It could not have been just a coincidence. Here I was making some fig jam* while working out our holiday plans. So I sliced the figs very fine, about 1/8th of an inch and prepared to do my jam making differently from a fine French recipe. Meanwhile, on the same day the said figs are macerating in the fridge, I find the address of old friends who had moved from Blackheath,London, where we had met them many moons ago. Now they lived in St Remy Au Bois, a tiny village in Nord Pas De Calais, having started life anew, making artisanal jams from organically grown fruits and berries.
It seemed fated that we meet again, to begin our culinary discovery of France from their home.

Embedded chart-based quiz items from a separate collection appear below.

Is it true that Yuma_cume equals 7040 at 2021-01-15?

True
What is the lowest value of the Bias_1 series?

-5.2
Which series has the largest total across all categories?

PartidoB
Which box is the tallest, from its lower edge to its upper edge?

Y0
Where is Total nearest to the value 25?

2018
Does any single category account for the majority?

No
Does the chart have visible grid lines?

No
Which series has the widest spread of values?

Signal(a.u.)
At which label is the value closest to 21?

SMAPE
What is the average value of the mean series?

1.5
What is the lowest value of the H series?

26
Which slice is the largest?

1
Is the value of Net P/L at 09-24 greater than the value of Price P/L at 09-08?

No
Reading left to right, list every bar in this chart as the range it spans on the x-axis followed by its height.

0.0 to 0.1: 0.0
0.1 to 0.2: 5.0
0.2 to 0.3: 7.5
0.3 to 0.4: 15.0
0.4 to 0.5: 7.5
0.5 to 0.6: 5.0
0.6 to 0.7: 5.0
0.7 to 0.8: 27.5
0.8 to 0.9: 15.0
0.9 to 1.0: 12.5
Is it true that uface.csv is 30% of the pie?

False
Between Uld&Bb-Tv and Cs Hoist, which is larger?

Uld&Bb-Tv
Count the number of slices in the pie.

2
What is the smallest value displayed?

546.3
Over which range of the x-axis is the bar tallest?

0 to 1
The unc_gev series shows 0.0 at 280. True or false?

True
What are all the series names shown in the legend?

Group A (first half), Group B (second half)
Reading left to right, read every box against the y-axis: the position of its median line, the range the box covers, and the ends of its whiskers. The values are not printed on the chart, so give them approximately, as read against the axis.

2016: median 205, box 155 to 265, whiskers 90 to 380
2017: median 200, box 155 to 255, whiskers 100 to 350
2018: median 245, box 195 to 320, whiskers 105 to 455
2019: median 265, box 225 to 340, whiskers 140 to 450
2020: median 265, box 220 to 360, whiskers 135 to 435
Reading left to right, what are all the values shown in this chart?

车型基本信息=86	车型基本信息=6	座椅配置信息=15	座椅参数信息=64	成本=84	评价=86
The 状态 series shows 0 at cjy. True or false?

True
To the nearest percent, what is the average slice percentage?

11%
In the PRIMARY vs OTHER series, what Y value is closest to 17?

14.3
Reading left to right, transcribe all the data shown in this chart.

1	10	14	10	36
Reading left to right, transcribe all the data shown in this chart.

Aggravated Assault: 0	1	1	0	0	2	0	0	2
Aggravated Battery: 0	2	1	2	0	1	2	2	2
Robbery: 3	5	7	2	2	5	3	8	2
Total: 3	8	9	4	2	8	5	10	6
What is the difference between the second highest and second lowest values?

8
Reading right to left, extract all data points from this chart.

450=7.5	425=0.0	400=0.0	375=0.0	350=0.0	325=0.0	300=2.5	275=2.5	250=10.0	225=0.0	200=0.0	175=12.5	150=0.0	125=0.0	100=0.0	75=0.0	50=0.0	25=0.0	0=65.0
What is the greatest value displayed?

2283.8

Farm houses in France are not even faintly like those in India. The buildings are constructed around a vast central space.They seem quite enormous to us. Something a jagirdar would own. Many farmhouses are so old, made from red bricks or a lovely beige stone called tunneau with red tiled roofs , they were built centuries ago and are still going strong, an integral part of the beautiful landscape.
Part of Judy and Nicks farmhouse is the "factory . Here they make a variety of delicious jams , in very small batches, which are sent to all parts of the globe, their client list reading like a Conde Nast "Best Hotels Guide". Our own Oberoi and Taj could do well with a breakfast tray holding a few of their confitures..rather than the regular, violently red, coloured jelly generally presented.
Tea Together is the name of their enterprise and the jam combinations they make are unusual, fascinating and taste just marvellous. Rhubarb with Lemon and Angelica,Mirabelle with Mead, and Wild Sloe with Juniper are just a few of the selections .
Judy also sources other artisanal food products from France and Italy. Extra virgin olive oils, biscuits, balsamic vinegars, and a variety of quite inventive concoctions like sugar sprinkled walnuts and tiny iced prune cakes.
Being an artist as well , Judy has made their home a visual feast, filling it with an eclectic collection of pictures, paintings and pieces. Something catches the eye every way you turn.And the centrepiece of the kitchen is the sturdy Aga on which our dinner was made, a marvellous carbonade of beef marinated and cooked in beer, with creamy endives alongside and potatoes, all washed down with copious amounts of wine.
Nick very kindly directed us to several places of interest around, St Valery Sur Mer, Le Crotoy, St Riquier, and we were so lucky to have 'locals' to guide us to some wonderful places to eat.
At St Valery we caught the weekly organic market where local produce is brought and were able to try all sorts of cheeses, some great Gruyere, several camemberts, many different small goats cheeses as well as the sausages for which this region is so famous.
We stayed at an ancient and beautiful 'Abbaye' in nearby Gouy St Andre but that is another story...
Meanwhile about the fig jam I was making. Well it turned out "too too good" , as we say in Pune. Here is an approximation of the recipe* taken from "Mes Confitures: The Jams and Jellies of Christine Ferber".
Wash 1 kg of figs. Dry.Slice fine, into circles. Measure out 700 gms of sugar and 100 gms of honey.Douse the figs in this. Add five bay leaves.Bring to a simmer and cook for 5 minutes. Remove from heat and keep overnight in the fridge in a covered ceramic bowl.
Next day strain the syrup from the figs and set to a quick boil.When the syrup has amost set add the figs and the juice of 1 lemon. Bring to the boil again and cook at least 15 minutes till the mixture has "jammed" .The way to check this is to put a few drops on a cold plate . A skin should form in a few seconds and even if turned on the side the drops will not slide across the plate. Remove the bayleaves before bottling.